Algunos de estos «búnkeres» forman parte de los catálogos de las agencias inmobiliarias. Y lo cierto es que muchas «ratoneras» están perfectamente amuebladas, disponen de cámaras de vigilancia, conexión a internet «wifi», e incluso lavadoras y un tendedero comunitario. En una de las más modernas, habitada mayoritariamente por jóvenes licenciados, vive Wu Yunbo, un diseñador publicitario de 24 años que lo intentó todo para evitar acabar bajo tierra.

«Estuve en un piso en las afueras. Éramos decenas de personas en cada habitación, sin ventanas. En verano, el calor se hacía insoportable. Aquí estoy mejor y vivo solo, incluso se puede quedar mi novia a dormir. Es húmedo, pero estoy ahorrando para comprar un deshumidificador. Pago 450 yuanes (50 euros) al mes, que es cuatro veces menos de lo que cuesta una habitación en la superficie», explica.

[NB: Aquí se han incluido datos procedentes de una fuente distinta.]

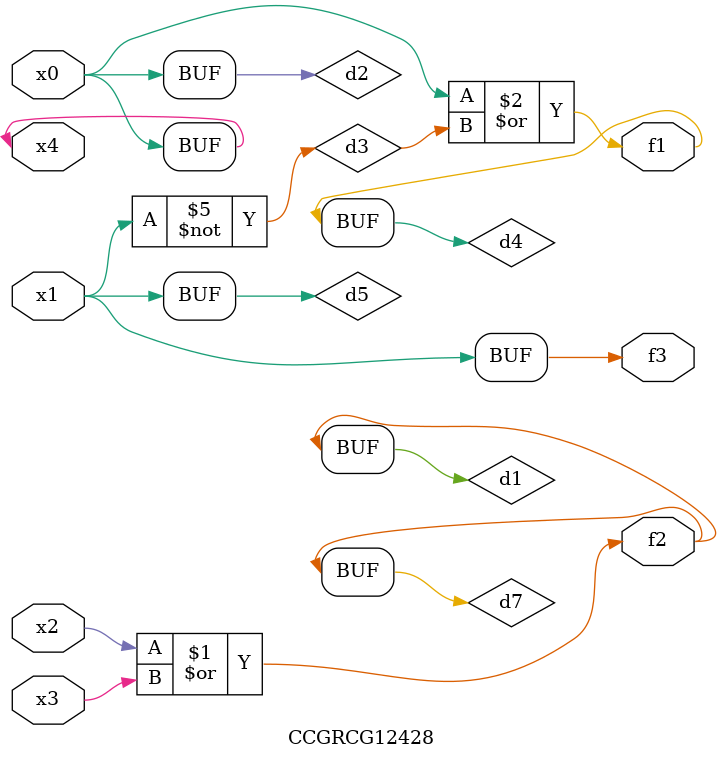
<source format=v>
module CCGRCG12428(
	input x0, x1, x2, x3, x4,
	output f1, f2, f3
);

	wire d1, d2, d3, d4, d5, d6, d7;

	or (d1, x2, x3);
	buf (d2, x0, x4);
	not (d3, x1);
	or (d4, d2, d3);
	not (d5, d3);
	nand (d6, d1, d3);
	or (d7, d1);
	assign f1 = d4;
	assign f2 = d7;
	assign f3 = d5;
endmodule

</source>
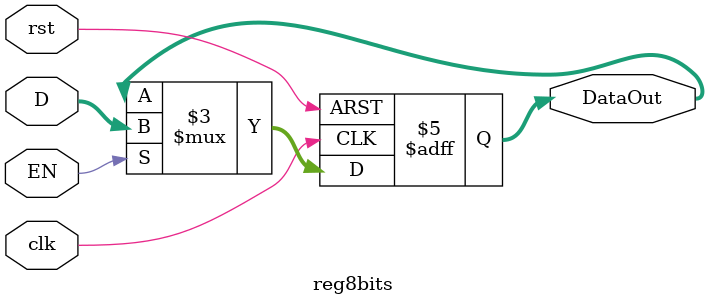
<source format=sv>
module reg8bits (
    input logic EN,           // Sinal de habilitação para escrever os dados
    input logic [7:0] D,      // Dados de entrada a serem escritos no registrador
    input logic rst, clk,    // Sinal de reset e sinal de clock
    output logic [7:0] DataOut  // Dados de saída
);

// array de registradores de 8 bits
logic [7:0] register [0:7];

always @(posedge clk or negedge rst) begin
	if (rst == 0) begin
		DataOut <= 0;
	end
	else if (EN) begin
		DataOut <= D;
	end
end

endmodule

</source>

«Éste es uno de los mejores vecindarios subterráneos. ¡Nunca hay malos olores!», insiste la señora Ling, propietaria de las habitaciones, en las que dice haber invertido casi 12.000 euros. Sólo en Pekín, las «ratas» son más de un millón. Y, últimamente, su principal reivindicación es que les permitan quedarse donde están, ya que algunos han empezado a ser desalojados por la Policía. La Prensa oficial ha tanteado la sensibilidad de inquilinos y propietarios, revelando presuntos planes para acabar con la vida bajo tierra en cuestión de años. «Se prevé que se intensifique la campaña próximamente, amparándose en que no son hogares legales, ni salubres.

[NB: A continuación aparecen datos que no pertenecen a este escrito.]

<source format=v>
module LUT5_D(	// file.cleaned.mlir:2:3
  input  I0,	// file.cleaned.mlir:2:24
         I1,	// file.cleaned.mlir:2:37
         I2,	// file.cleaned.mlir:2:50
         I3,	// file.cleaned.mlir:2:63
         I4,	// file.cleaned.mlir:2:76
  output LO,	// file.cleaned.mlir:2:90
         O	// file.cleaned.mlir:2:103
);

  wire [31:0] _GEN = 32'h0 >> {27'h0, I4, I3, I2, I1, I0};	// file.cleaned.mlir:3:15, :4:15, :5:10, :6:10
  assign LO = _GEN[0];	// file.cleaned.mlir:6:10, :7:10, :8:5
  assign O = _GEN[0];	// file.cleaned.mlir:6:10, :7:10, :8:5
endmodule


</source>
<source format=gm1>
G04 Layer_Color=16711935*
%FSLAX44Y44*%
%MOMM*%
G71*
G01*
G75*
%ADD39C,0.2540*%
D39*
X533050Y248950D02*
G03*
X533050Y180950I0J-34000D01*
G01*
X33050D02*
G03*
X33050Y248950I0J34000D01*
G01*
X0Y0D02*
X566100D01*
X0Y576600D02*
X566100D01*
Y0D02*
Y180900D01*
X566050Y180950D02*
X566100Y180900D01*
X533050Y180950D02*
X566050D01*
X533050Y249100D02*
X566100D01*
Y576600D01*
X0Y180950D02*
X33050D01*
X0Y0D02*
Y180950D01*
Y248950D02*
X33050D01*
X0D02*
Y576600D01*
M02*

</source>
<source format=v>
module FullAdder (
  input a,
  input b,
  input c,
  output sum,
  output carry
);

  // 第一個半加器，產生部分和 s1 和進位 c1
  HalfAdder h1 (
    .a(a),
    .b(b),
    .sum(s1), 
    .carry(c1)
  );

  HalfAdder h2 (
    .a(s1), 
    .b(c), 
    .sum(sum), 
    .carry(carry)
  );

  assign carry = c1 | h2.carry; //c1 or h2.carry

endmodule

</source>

«En realidad, lo que pretenden es no vengan más inmigrantes del campo y que se marchen los últimos en llegar porque la capital está demasiado congestionada y empieza a ser insufrible», explica un investigador social chino que prefiere mantener el anonimato. «Los pekineses se quejan de los atascos, de que en el metro no cabe un alfiler, de que hay demasiada gente en todos sitios y de que los inmigrantes del campo aceptan cualquier salario con tal de ganar algo de dinero. Por eso el Gobierno quiere descongestionar la ciudad», agrega la fuente. El tema, de hecho, se ha convertido en una de las muchas «cuestiones sensibles» en China y este corresponsal fue expulsado a empujones por los propietarios de varios «barrios subterráneos», sobre todo aquellos cuyos alquileres explota el Ejército.

Seguridad e higiene
Por ahora, los únicos que se han movilizado tímidamente para proteger las «ratoneras» son sus propietarios. ¿Cómo se convierte alguien en propietario de un búnker nuclear? Algunos pagaron a los constructores de los edificios, otros simplemente los ocuparon y, sin disponer de registro de propiedad, empezaron a alquilarnos a campesinos. Hasta que a principios de los noventa, cediendo ante las necesidades de las grandes ciudades, el Partido Comunista Chino decidió ofrecer licencias, a condición de que se cumpliesen unas mínimas medidas de seguridad e higiene.

El mundo subterráneo floreció, pero no ha resultado nunca ajeno al control policial, ya que es un imán para actividades ilegales, como la prostitución o las apuestas. «Aquí vino una vez la Policía a preguntar pero yo no tengo nada que esconder. No puedo pagar una casa normal, así que no creo que me obliguen a irme. ¿Quién iba a construir los rascacielos de Pekín si a nosotros no nos dejan vivir aquí bajo tierra?», razona el albañil Gao, antes de darnos apresuradamente las buenas noches y meterse por fin a descansar sobre su tablón de madera.


Casas, escuelas y cine
Además de los refugios aéreos y atómicos excavados por todo el país, Mao ordenó crear en el centro de Pekín una «ciudad subterránea» de 85 kilómetros cuadrados en la que hay casas, hospitales, escuelas, talleres, fábricas, agua corriente e incluso un cine. Empleó a unas 400.000 personas para ello y distribuyó 90 entradas secretas camufladas en negocios y edificios públicos.

A principios de los setenta, almacenaba suficiente comida y medicamentos como para que el 40 por ciento de la población sobreviviese cuatro meses: tiempo que, se calculaba, podrían durar los efectos de un ataque nuclear. Algunas partes han sido aprovechadas por las líneas de metro, otras se han derrumbado o reconvertido, pero el resto sigue ahí. De hecho, de 2000 a 2008 se mantuvo habilitado un tramo como atracción turística, que fue cerrado antes de los Juegos. Abandonada a su suerte, la «ciudad subterránea» alberga aún una fábrica de seda, mendigos y familias que no tienen dónde vivir.